RL: We started this a long time before the pandemic - I have the notes! I guess the pandemic has made it so that everyone has suffered a collective trauma in their own way, and I wonder if that’s made Creamerie hit a nerve more than it otherwise would have. We’ve released on Hulu recently in the States, and there’s been a positive international reaction, perhaps because we are bound together in this way.
SA: Creamerie is led by three Asian-New Zealand women together on screen - a rarity.
RL: Of course we’re incredibly proud of that, and there’s a dearth of Asian professionals in our industry. But at the same time, we are literate at watching shows where we may not see ourselves but are able to find pieces of ourselves. My favourite shows growing up were The X-Files and Freaks and Geeks. Freaks and Geeks was the first time I’d ever seen myself on screen; there were no Asian people but I still saw my people there. In the same way that as an Asian diasporic person you learn to see yourself and become literate in reading stories and finding yourself in them, I would like people who are non-Asian to watch our show and for it not to cloud their judgement or feel excluded. That’s been the case. We have a viewership that’s 50/50 down the line women and men, and with the Hulu release, anecdotally we’ve had a lot of Black women seeing our show, and that makes me so proud and happy.
Peter Salmon, INSiDE
A modern retooling of Hitchcock’s Rear Window, starring Morgana O’Reilly as an introverted germaphobe whose job at a video chat app lets her observe people's lives.
Screen Auckland: You filmed INSiDE in your own house, with barely any crew, and with your wife, Morgana O’Reilly, in the lead role. That’s next-level minimalism.
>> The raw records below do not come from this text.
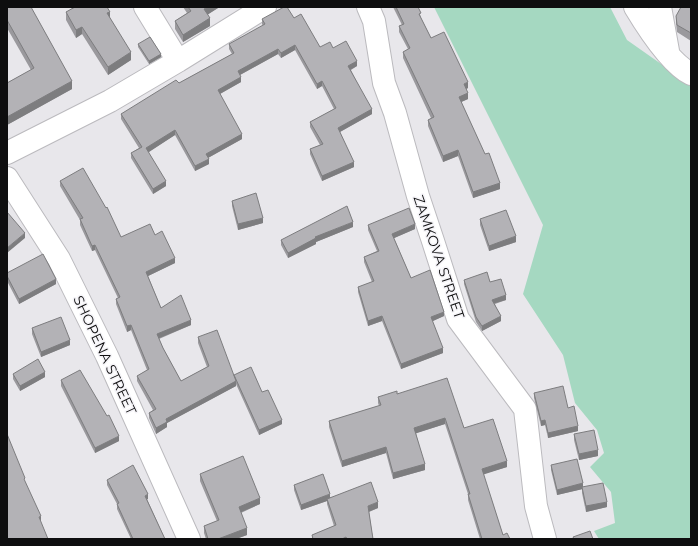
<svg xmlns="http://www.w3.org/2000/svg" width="698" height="546" font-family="Montserrat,sans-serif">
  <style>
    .green { fill: #a5d8c1 }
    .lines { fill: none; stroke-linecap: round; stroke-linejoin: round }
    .minor-casing { stroke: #bbbabe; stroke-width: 24 }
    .minor { stroke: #fff; stroke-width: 22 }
    .wall { fill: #9a999d }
    .shaded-wall { fill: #7d7d7f }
    .building { fill: #b3b2b6; stroke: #7d7d7f }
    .labels { text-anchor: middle; stroke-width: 3; stroke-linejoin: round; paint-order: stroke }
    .street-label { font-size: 14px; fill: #0e0e0f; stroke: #f5f4f8 }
  </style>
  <rect width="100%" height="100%" fill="#e8e7eb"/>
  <path class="green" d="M 434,7 L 610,7 L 627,40 L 691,85 L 691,539 L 599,539 L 594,531 L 615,523 L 611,492 L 590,467 L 604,453 L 597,430 L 575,403 L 563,355 L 523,294 L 543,225 Z"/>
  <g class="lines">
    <g class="minor-casing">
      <path id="minor" d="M 145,7 L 178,61
        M 368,7 L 374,21 L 384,83 L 395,113 L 418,196 L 433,241 L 458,319 L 525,409 L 536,506 L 545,539
        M 635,7 C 647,27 671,64 691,74
        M 660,7 L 668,51
        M 7,153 L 110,101 L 178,61 L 265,7
        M 7,178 L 59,259 L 107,356 L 189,539"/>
    </g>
    <use href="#minor" class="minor"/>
  </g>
  <path class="wall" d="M 7,7 L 72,89 L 7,125 L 7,83 L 31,70 L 7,28 Z
    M 71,7 L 107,7 L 110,18 L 131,60 L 108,75 L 82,34 L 76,38 L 66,20 L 66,12 L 72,9 Z
    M 183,7 L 218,7 L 218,8 L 208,14 L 210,26 L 183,42 L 175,29 L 175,21 L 187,13 Z
    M 393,7 L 418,7 L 421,18 L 431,38 L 468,88 L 466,89 L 468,99 L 461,102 L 500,189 L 473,198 L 458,156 L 443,162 L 428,126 L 428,120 L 431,118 L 403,58 L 403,52 L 408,49 L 399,32 L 399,26 L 402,25 Z
    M 691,7 L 691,41 L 677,32 L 676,23 L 676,16 Z
    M 294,18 L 320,47 L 333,48 L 357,66 L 351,70 L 372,114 L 340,132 L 354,167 L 322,181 L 310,154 L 310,149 L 320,145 L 310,127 L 310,122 L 334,109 L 322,86 L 317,89 L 295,50 L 281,58 L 278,54 L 240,75 L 241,82 L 220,94 L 242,139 L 208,158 L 209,164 L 195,171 L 175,135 L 148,152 L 166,186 L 153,194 L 131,158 L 131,153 L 139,148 L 121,119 L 121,114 L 179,83 L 232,54 L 229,49 L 229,44 L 263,26 L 262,24 L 262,19 Z
    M 138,44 L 161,57 L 149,64 L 138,47 Z
    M 60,181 L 121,237 L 155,235 L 175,263 L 148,276 L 161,308 L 191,325 L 159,339 L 163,348 L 181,381 L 207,367 L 198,343 L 198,337 L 234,376 L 262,392 L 282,424 L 259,435 L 236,384 L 236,386 L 167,423 L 167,427 L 156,434 L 149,418 L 149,413 L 153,410 L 137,381 L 137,376 L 147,370 L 131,330 L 127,332 L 116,304 L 116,299 L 118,298 L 95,250 L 92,251 L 80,225 L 80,220 L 60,186 Z
    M 232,201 L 263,223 L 238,230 L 232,206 Z
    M 480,219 L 516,242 L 489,251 L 480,225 Z
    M 368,225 L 415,229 L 394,238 L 411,278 L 444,316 L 432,321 L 443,353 L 401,369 L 382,321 L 368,326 L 358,292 L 358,287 L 372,282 L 364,262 L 364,257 L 377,251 L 368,230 Z
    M 353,227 L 316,242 L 316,244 L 288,258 L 281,245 L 281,240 Z
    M 7,273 L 56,284 L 19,304 L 7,281 Z
    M 464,280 L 490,282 L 506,300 L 495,304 L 501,321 L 482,331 L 476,322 L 464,284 Z
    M 32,328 L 70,345 L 41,357 L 32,334 Z
    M 13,374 L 45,377 L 20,391 L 13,379 Z
    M 61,380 L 119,441 L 95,453 L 61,386 Z
    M 534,393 L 568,408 L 578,431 L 548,438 L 545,425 L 541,426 L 534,398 Z
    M 397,394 L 464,428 L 507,467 L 483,474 L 503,535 L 510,539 L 480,539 L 468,500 L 468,494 L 445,424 L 416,433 L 425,470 L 393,479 L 386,453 L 342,467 L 329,427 L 329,421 L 379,406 L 378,403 L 378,397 Z
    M 574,434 L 598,456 L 579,460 L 574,440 Z
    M 551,465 L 583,487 L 607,507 L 586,512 L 582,493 L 582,489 L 557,495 L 551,470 Z
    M 200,474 L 260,504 L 241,513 L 247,535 L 236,539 L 206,539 L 204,533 L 204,526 L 217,521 L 200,481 Z
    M 107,480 L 148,499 L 147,499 L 165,539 L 131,539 L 117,509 L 117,504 L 107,485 Z
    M 294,485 L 330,497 L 378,508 L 369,512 L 373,539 L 312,539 L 312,535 L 334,526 L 327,504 L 327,501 L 301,510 L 294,490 Z"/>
  <path class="shaded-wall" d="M 208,7 L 218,7 L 218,8 L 204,17 L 204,9 Z
    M 110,12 L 110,19 L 107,13 Z
    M 210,18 L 210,26 L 183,42 L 183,35 Z
    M 82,27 L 82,34 L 76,38 L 76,30 Z
    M 295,45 L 295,50 L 281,58 L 281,53 Z
    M 278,49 L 278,54 L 238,76 L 238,71 Z
    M 131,52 L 131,60 L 108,75 L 108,67 Z
    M 161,54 L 161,57 L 149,64 L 149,61 Z
    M 357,61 L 357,66 L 348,71 L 348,66 Z
    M 241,77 L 241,82 L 218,95 L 218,90 Z
    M 72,81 L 72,89 L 7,125 L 7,117 Z
    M 322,81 L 322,86 L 317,89 L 317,84 Z
    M 468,82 L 468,88 L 464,90 L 464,84 Z
    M 468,93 L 468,99 L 459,103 L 459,97 Z
    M 372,109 L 372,114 L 338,133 L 338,128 Z
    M 175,130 L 175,135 L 146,154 L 146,148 Z
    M 242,134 L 242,139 L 206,159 L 206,154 Z
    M 458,150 L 458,156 L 443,162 L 443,156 Z
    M 209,159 L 209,164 L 195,171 L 195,166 Z
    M 354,162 L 354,167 L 322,181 L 322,176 Z
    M 166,181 L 166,186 L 153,194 L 153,189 Z
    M 500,183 L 500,189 L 473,198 L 473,192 Z
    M 263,218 L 263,223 L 238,230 L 238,224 Z
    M 353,222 L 353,227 L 316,242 L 316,244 L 288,258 L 288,253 L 315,237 Z
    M 415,224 L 415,229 L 392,239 L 392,234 Z
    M 25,233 L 25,238 L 7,253 L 7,248 Z
    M 516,236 L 516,242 L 489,251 L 489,246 Z
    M 95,245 L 95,250 L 92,251 L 92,246 Z
    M 175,258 L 175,263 L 146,277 L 146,272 Z
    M 56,279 L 56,284 L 19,304 L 19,299 Z
    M 506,295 L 506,300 L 492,304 L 492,300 Z
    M 444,312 L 444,316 L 431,322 L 431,317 Z
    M 382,316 L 382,321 L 368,326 L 368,321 Z
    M 501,316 L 501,321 L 482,331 L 482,326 Z
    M 191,320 L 191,325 L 157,339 L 157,334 Z
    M 131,325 L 131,330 L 127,332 L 127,326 Z
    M 70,340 L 70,345 L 41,357 L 41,352 Z
    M 443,348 L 443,353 L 401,369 L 401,364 Z
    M 45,372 L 45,377 L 20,391 L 20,386 Z
    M 236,381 L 236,386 L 167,423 L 167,427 L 156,434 L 156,428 L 166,419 Z
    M 445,418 L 445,424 L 414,434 L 414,428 Z
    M 282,420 L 282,424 L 259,435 L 259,430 Z
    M 545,420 L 545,425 L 541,426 L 541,421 Z
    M 578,426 L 578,431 L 548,438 L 548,433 Z
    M 119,436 L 119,441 L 95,453 L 95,448 Z
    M 386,447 L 386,453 L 342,467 L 342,461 Z
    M 598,450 L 598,456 L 579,460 L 579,454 Z
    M 507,461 L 507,467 L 482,475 L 482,469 Z
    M 425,464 L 425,470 L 393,479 L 393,473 Z
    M 583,483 L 583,489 L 557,495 L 557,490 Z
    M 148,494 L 148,499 L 145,500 L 145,496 Z
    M 330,494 L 330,500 L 327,499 L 327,501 L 301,510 L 301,505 Z
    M 260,498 L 260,504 L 239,513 L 239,507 Z
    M 378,502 L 378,508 L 368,512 L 368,506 Z
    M 607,502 L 607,507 L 586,512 L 586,506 Z
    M 41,516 L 41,522 L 39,517 Z
    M 247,528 L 247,535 L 236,539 L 218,539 Z"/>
  <path class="building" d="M 7,7 L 31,7 L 72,81 L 7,117 L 7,83 L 34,68 L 7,20 Z
    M 75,7 L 107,7 L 110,12 L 107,13 L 131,52 L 108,67 L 82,27 L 76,30 L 66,12 Z
    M 188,7 L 208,7 L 204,9 L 210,18 L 183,35 L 175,21 L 191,11 Z
    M 284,7 L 287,7 L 294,18 L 301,14 L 320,47 L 330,42 L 333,48 L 346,41 L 357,61 L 348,66 L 372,109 L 338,128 L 354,162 L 322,176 L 310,149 L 323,144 L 310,122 L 336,108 L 322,81 L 317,84 L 295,45 L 281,53 L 278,49 L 238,71 L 241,77 L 218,90 L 242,134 L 206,154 L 209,159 L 195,166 L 175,130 L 146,148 L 166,181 L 153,189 L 131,153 L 142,147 L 121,114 L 176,80 L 179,83 L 234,53 L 229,44 L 265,24 L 262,19 Z
    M 396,7 L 418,7 L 421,13 L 419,14 L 431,38 L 444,32 L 468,82 L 464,84 L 468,93 L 459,97 L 485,154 L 489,153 L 500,183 L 473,192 L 458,150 L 443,156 L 428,120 L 434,117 L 403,52 L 410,48 L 399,26 L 404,24 Z
    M 681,7 L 691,7 L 691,33 L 677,25 L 676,16 Z
    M 150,37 L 161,54 L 149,61 L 138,44 Z
    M 83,168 L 106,208 L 107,207 L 121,237 L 150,224 L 155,235 L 162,231 L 175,258 L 146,272 L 161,308 L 181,295 L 191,320 L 157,334 L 163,348 L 181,381 L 209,366 L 198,337 L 217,330 L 236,381 L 166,419 L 167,422 L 156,428 L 149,413 L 156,409 L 137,376 L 149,369 L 131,325 L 127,326 L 116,299 L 120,297 L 95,245 L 92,246 L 80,219 L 83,218 L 60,181 Z
    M 256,193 L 263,218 L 238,224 L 232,201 Z
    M 347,206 L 353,222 L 315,237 L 316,238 L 288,253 L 281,240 Z
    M 409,208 L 415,224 L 392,234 L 411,278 L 430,270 L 444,312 L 431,317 L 443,348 L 401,364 L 382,316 L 368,321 L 358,287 L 374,281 L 364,257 L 379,251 L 368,225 Z
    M 506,210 L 516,236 L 489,246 L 480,219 Z
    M 7,212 L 25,233 L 7,248 Z
    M 43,254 L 56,279 L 19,299 L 7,276 L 7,273 Z
    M 487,272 L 490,282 L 501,279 L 506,295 L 492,300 L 501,316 L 482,326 L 476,317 L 464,280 Z
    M 61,317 L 70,340 L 41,352 L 32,328 Z
    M 38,359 L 45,372 L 20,386 L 13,374 Z
    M 251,367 L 262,392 L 268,390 L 282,420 L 259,430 L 234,375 Z
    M 80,370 L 107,416 L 109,415 L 119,436 L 95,448 L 61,380 Z
    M 447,378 L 464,428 L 493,419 L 507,461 L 482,469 L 503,535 L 507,533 L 510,539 L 482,539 L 468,494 L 470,494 L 445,418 L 414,428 L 425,464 L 393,473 L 386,447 L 342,461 L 329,421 L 381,405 L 378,397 L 397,391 L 397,394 Z
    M 563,386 L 568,408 L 574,406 L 578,426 L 548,433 L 545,420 L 541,421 L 534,393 Z
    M 594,430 L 598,450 L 579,454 L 574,434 Z
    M 7,434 L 25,478 L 24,479 L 41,516 L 39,517 L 48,539 L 7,539 Z
    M 243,456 L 260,498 L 239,507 L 247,528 L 218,539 L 208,539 L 204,526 L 219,520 L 200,474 Z
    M 577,459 L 583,483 L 557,490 L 551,465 Z
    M 133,465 L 148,494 L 145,496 L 165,539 L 133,539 L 117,504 L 119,503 L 107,480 Z
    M 323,474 L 330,494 L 301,505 L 294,485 Z
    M 371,482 L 378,502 L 368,506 L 373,539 L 347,539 L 346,537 L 342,539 L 313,539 L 312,535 L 336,525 L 327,499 Z
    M 603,483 L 607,502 L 586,506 L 582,487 Z
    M 590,531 L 593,539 L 574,539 L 573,537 Z"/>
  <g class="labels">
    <g class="street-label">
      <text transform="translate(439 257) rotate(71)" y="5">ZAMKOVA STREET</text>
      <text transform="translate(105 355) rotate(65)" y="5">SHOPENA STREET</text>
    </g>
  </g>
  <rect width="698" height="546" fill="none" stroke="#0e0e0f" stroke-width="16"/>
</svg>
Peter Salmon: I’m really excited about making stuff without any of the bells and whistles, the crew and all that. With all the toys and people it can be quite restrictive, weirdly, but when you’ve got no crew and you’re so flexible, you just do whatever you want. It was hard, but I think it feeds into the energy of the show.
SA: It doesn’t sound like good work-life balance.
PS: The kids went out at 7 o’clock in the morning and came back at wrap. We used their bedroom to store camera equipment and lights, which we’d clear out quickly before they got home. The house was bedlam for three weeks but it was actually quite fun. It wasn’t like a whole heap of crew were coming in every day. Rolling out of bed and being able to be in my slippers and pyjamas was extraordinary, actually. We’d only just moved into the house, so it wasn’t full of a couple of years of junk, which it is now. We were lucky, the timing of everything was perfect.
SA: Is it easier or more awkward directing your partner?
PS: I love it, I think it’s easy; we have such a good time together. If my idea sucks, she’ll just tell me and do something better anyway. I don’t care where the ideas come from if they’re good, and Morgana definitely has better ideas than me. I’m not very auteur-y about that kind of stuff, as long as we’re telling the same story.
SA: INSiDE won an international Emmy. What’s that like?
PS: I was just stunned. We got an email saying we’d won and it’s sort of not like a real thing. We haven’t got the statue yet, so when that turns up, maybe it’ll sink in. We’ve just been scratching our heads thinking, How did that happen? I’m glad they gave us an award but it’s pretty surprising. It’s surreal just to know that we shot it in our house, literally in the room I’m sitting in now. But that’s the magic of filmmaking, isn’t it? If you’re telling a good story, you can do it anywhere.